И сегодня пришел к Юрию Юрьевичу, чтобы между делом рассказать об этом, а также поблагодарить, разумеется, за поддержку Алексея Александровича.

Марьясов, побывав в Москве, конечно, кое-что узнал, но говорил с Кунцевым мягко и запутанно…

— В общем, все так…

— Да, ситуасия.

И все же, пока они сидели, смакуя кофе и болтая о длине юбок своих секретарш (причем Кунцев похвалил секретаршу Марьясова, а Марьясов секретаршу Кунцева), Кунцев выяснил следующее.

Если в перечне закрытых тем значится общая формулировка «Моделирование воздействия космической среды на космические объекты», то ИМ не докажешь, что Алексей Александрович занимался чем-то иным. Грубо говоря, если он китайцам подарил не сто яблок, а два яблока, то все равно это ЯБЛОКИ.

С другой стороны, думая уже о предстоящем суде, из закрытого города создатели спутников прислали еще одно письмо, теперь уже на имя Марьясова для зачтения на процессе (уж директора-то Института физики должны туда пустить!), где еще раз напомнили, что в перечне ОТКРЫТЫХ публикаций на эту тему числятся 37 наименований! «Таежным механикам» нельзя не верить: они и были заказчиками работ по электризации спутников и сами устанавливали грифы закрытия.

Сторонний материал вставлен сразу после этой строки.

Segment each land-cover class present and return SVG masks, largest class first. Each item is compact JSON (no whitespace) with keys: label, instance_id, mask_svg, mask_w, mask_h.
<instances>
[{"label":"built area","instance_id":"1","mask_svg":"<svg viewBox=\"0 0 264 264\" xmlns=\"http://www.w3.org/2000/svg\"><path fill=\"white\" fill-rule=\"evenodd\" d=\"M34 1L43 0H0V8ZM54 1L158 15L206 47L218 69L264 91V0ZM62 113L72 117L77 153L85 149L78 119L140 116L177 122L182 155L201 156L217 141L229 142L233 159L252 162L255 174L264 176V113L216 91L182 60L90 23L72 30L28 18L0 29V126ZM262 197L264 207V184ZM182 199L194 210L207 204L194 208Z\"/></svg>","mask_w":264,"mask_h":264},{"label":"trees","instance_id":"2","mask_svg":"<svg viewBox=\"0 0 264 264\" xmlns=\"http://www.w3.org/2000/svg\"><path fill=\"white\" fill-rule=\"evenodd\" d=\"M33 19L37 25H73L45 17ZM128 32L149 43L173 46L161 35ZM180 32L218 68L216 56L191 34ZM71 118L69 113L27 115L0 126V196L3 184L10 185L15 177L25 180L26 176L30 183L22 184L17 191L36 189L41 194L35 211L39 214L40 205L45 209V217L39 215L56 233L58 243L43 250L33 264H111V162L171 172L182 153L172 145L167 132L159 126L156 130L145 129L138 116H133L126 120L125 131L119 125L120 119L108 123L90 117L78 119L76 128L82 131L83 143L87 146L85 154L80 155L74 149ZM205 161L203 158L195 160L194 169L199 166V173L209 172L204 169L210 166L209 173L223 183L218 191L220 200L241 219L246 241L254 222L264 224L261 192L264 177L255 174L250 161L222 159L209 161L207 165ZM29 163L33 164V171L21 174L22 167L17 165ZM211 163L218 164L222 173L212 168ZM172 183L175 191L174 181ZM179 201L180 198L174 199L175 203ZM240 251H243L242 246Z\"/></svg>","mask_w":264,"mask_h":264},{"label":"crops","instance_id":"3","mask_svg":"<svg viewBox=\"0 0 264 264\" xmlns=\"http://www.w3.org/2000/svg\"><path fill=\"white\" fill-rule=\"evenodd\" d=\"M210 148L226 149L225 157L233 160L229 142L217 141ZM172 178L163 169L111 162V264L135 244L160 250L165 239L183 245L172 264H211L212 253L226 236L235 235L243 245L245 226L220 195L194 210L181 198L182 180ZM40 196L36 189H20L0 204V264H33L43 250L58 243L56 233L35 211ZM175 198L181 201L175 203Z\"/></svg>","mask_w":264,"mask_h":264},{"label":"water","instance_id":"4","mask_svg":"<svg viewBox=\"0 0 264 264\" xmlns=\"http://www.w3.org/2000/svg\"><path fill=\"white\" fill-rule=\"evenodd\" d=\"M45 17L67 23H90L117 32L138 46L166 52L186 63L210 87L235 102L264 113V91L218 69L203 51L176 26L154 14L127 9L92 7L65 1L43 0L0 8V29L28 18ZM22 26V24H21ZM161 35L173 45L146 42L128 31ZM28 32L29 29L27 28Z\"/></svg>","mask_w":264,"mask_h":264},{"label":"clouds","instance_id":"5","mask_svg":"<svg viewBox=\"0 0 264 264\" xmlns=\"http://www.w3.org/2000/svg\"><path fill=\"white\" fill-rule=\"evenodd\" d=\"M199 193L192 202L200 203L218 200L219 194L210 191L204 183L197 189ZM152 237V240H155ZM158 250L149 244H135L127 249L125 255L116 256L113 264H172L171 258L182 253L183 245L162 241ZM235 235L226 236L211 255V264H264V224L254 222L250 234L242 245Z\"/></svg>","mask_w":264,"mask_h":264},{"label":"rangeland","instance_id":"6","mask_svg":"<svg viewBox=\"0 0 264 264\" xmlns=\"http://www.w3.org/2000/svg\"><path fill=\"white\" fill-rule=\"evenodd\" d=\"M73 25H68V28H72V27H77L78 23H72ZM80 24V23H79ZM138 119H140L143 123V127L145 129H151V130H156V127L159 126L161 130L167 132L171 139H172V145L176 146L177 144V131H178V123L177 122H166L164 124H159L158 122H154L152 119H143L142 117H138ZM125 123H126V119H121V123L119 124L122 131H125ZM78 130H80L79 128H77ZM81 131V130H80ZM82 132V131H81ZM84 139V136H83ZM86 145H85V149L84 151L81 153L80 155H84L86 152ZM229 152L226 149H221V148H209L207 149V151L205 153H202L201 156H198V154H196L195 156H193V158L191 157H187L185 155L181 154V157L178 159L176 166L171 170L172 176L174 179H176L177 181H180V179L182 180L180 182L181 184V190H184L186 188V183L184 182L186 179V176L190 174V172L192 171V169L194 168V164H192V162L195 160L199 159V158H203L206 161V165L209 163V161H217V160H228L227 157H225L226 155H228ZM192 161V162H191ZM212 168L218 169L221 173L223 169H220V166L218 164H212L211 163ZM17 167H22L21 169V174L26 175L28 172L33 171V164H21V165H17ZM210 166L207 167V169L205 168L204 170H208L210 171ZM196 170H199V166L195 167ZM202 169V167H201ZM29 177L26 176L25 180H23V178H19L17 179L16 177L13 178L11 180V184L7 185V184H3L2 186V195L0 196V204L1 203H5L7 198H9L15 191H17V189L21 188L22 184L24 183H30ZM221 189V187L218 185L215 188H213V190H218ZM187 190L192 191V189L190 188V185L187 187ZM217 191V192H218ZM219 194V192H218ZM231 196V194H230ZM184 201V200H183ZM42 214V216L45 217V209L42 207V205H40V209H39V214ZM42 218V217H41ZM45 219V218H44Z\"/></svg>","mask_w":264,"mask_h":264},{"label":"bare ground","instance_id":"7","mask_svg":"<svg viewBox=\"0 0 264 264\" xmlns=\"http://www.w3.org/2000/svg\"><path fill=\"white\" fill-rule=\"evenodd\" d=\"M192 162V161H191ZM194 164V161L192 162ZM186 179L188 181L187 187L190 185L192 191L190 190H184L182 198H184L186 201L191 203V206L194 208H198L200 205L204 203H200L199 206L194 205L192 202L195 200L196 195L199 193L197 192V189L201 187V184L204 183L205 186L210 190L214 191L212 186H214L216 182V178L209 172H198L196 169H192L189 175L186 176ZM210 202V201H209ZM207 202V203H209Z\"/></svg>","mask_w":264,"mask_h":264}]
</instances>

Марьясов подарил Кунцеву копию этого заключения.

— Главный вывод: представленные в контракте характеристики установки и ее составляющих элементов не являются секретными и не содержат технологий ноу-хау.

— Да, да… Если можно продать китайсам, почему не продать? Они купят у американсев, а мы так и будем сидеть в дерьме, — прошелестел Кунцев.

Но кто бы что ни писал сейчас, оставалось ясным одно: региональное управление ФСБ, ознакомившись с экспертными заключениями, оправдывающими действия Левушкина-Александрова, имеет также иные, вполне авторитетные заключения, на основании которых ученый и взят под стражу.

Насчет одного из этих злополучных заключений подозрение имелось. У обоих академиков отношение к университету давно было тяжелым. С отъездом Соболева там начались мрак и гниение. Бывшие физические лаборатории соединяли и снова делили. Несколько диссертаций не утвердил ВАК — такого позора прежде не бывало.

— Почему они киксанули? — двигал всеми своими медными морщинами на лице Марьясов. — Надо бы поговорить с ними.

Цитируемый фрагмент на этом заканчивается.